▸ **What you will do**
**A)** Which Linux distribution do the workshop setup instructions say the workshop runs on?
**B)** From the workshop setup instructions, extract the passage between "After your Osgeo" and "Live flash key.", inclusive.
**C)** Extend the workshop setup instructions from the point where they stop.

▸ **Text extract**
__________________________________________________
Workshop will be carried out totally offline using OSGEO LIVE 11.0 Linux distribution.

Please have a look at:

We setup our:

After your Osgeo Live flash key is ready (but not booted):

  • mount the Osgeo Live flash key as external disk on your usual OS
  • download this repository, unzip it in the ntfs "usbdata" partition of the flash key, and rename it as "foss4g" (/usbdata/foss4g2018-master/ --> /usbdata/foss4g/)

If you use another path (eg: home folder: "/home/user/" on Osgeo Live) or folder name, you will need to change by yourself a lot of path variables accordingly!

To do the workshop on Osgeo Live completely offline, you will also need:

Please download the above packages, and copy them in /usbdata/foss4g/packages/ folder of the Osgeo Live flash key.

About data:

Participants are requested to download their own copies of data which are going to be used during the workshop (we are not authorised to redistribute some of these datasets ourselves).

The following links may require registration:

  1. GADM (please note: we currently use FAO GAUL data, but GADM is open):

  2. Marine Regions EEZ:

  3. UNEP-WCMC WDPA:

    • current TZ WDPA, click on "Download this dataset" on the top-right, and choose ".SHP" format.

    Extract all the WDPA_MonthYear_TZA-shapefile-polygons.* files from the downloaded zip, rename each of them as wdpa.*, then compress them back in a wdpa.zip archive. You can delete the original zip archive and the extracted files.

  4. ESA CCI LC:

    • ftp://geo10.elie.ucl.ac.be/v207/ESACCI-LC-L4-LCCS-Map-300m-P1Y-1995-v2.0.7.tif
    • ftp://geo10.elie.ucl.ac.be/v207/ESACCI-LC-L4-LCCS-Map-300m-P1Y-2015-v2.0.7.tif
  5. IUCN Redlist:

  6. GEBCO terrain model:

    • 2014 30 arc-second grid, providing the following parameters on "Select your data set" section:
      • Search Box Coordinates = "29,-12,44,0"
__________________________________________________
▸ **Extracted information**

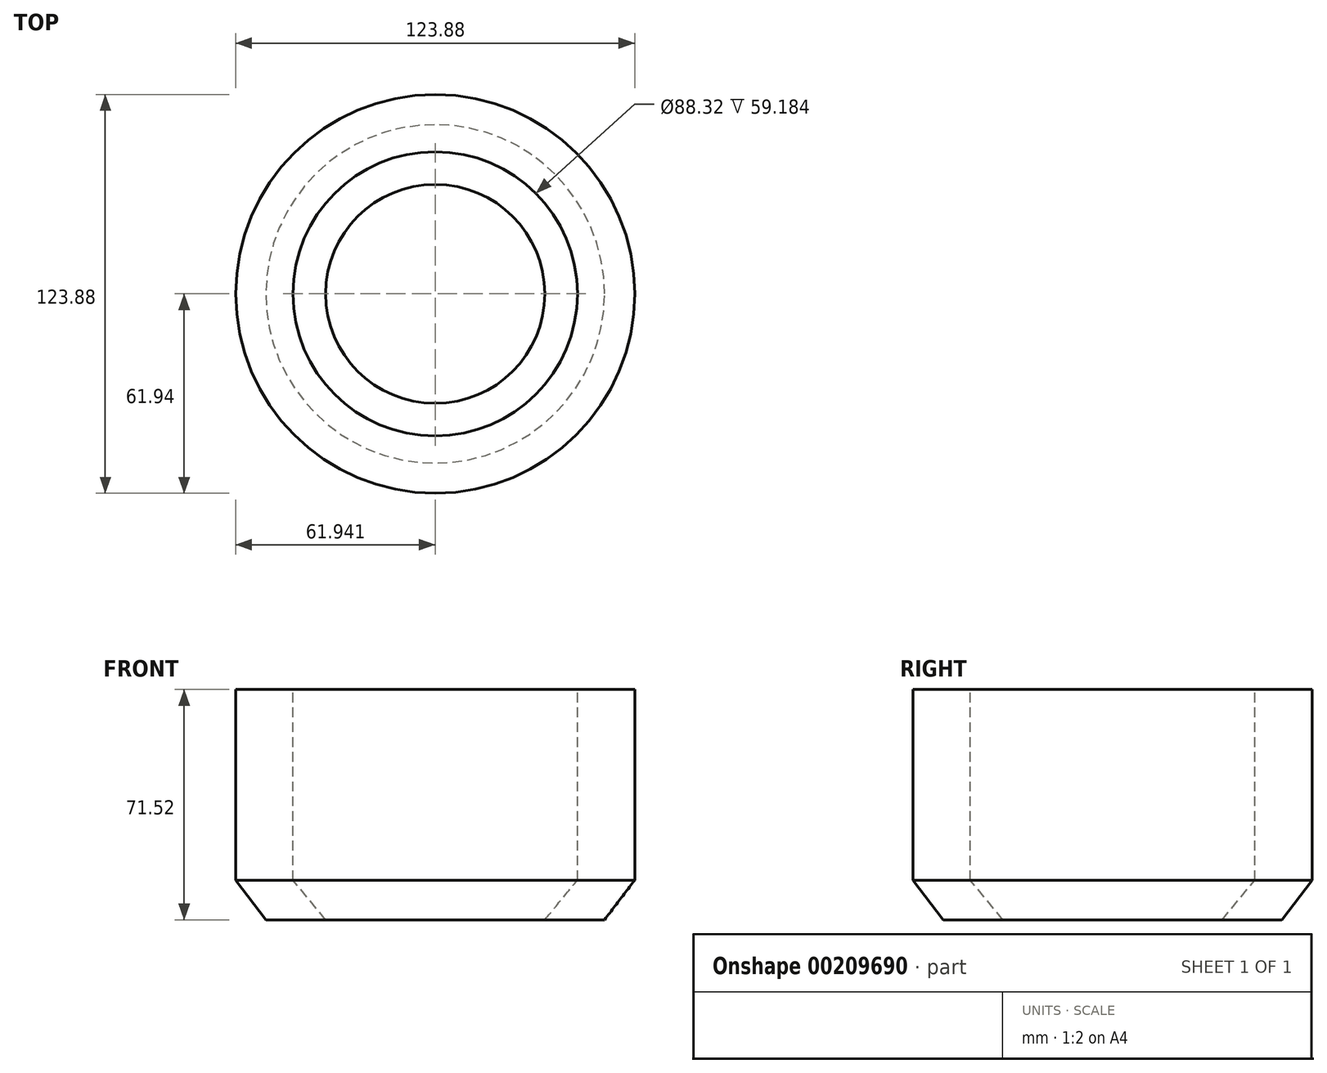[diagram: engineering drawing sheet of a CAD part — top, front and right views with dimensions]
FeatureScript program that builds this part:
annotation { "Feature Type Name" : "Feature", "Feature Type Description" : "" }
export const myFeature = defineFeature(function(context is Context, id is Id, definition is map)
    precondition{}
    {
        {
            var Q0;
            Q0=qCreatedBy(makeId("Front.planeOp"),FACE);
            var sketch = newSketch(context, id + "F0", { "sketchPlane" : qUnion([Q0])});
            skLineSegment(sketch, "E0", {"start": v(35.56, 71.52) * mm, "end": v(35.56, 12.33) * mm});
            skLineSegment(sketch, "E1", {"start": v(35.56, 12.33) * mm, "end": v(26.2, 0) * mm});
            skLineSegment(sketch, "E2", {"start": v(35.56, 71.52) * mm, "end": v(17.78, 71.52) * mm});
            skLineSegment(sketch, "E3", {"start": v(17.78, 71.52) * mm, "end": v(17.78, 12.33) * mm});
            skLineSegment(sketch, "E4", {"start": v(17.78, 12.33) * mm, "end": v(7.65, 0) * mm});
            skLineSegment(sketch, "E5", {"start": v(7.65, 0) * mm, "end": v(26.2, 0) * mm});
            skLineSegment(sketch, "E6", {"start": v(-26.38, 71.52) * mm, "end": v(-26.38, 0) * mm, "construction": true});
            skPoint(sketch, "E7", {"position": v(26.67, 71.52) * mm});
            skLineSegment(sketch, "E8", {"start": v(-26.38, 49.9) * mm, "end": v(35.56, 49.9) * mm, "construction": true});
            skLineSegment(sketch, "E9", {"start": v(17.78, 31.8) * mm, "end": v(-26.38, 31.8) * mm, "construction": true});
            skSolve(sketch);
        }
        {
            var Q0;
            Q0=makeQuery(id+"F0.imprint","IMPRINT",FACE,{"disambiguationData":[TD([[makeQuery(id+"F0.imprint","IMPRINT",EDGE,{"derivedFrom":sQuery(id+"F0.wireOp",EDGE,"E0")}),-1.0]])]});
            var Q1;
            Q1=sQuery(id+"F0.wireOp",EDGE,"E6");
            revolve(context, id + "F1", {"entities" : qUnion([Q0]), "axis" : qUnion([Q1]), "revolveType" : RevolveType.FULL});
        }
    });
__________________________________________________
▸ **Per-task outputs**
**A)** OSGEO LIVE 11.0

**B)**
After your Osgeo Live flash key is ready (but not booted):

  • mount the Osgeo Live flash key as external disk on your usual OS
  • download this repository, unzip it in the ntfs "usbdata" partition of the flash key, and rename it as "foss4g" (/usbdata/foss4g2018-master/ --> /usbdata/foss4g/)

If you use another path (eg: home folder: "/home/user/" on Osgeo Live) or folder name, you will need to change by yourself a lot of path variables accordingly!

To do the workshop on Osgeo Live completely offline, you will also need:

Please download the above packages, and copy them in /usbdata/foss4g/packages/ folder of the Osgeo Live flash key.

**C)**
      • "GEBCO_2014 Grid (30 arc-second interval)"
      • "User-defined area - INT16 GeoTIFF (data)".

    Extract the *.tif file from the downloaded zip and rename it as "gebco.tif", then delete the zip archive.

Please copy downloaded and renamed datasets in /usbdata/foss4g/DATA/original_datasets folder. At the end of the process, this folder must contain (names are compulsory):

  • cutters/
  • eez.zip
  • ESACCI-LC-L4-LCCS-Map-300m-P1Y-1995-v2.0.7.tif
  • ESACCI-LC-L4-LCCS-Map-300m-P1Y-2015-v2.0.7.tif
  • gadm36_TZA_shp.zip
  • gebco.tif
  • species_219.zip
  • species_6909.zip
  • species_9194.zip
  • species_12392.zip
  • species_19488.zip
  • wdpa.zip.

Setup your system

Boot with your external flash key.

Install a decent editor:

Be sure to have correctly downloaded geany_*.deb packages from the "About the system" section

*  Launch LXTerminal
*  cd /media/user/usbdata/foss4g/scripts/			
*  ./script_01_install_geany.sh

If needed, setup your keyboard

* ./script_02_reconfigure_keyboard.sh

Prepare the data

* ./script_00_clipper.sh

The above script will preprocess data in DATA/original_datasets, and will create new files in subfolders of DATA (Countries,DEM,Landcover,ProtectedAreas,Species).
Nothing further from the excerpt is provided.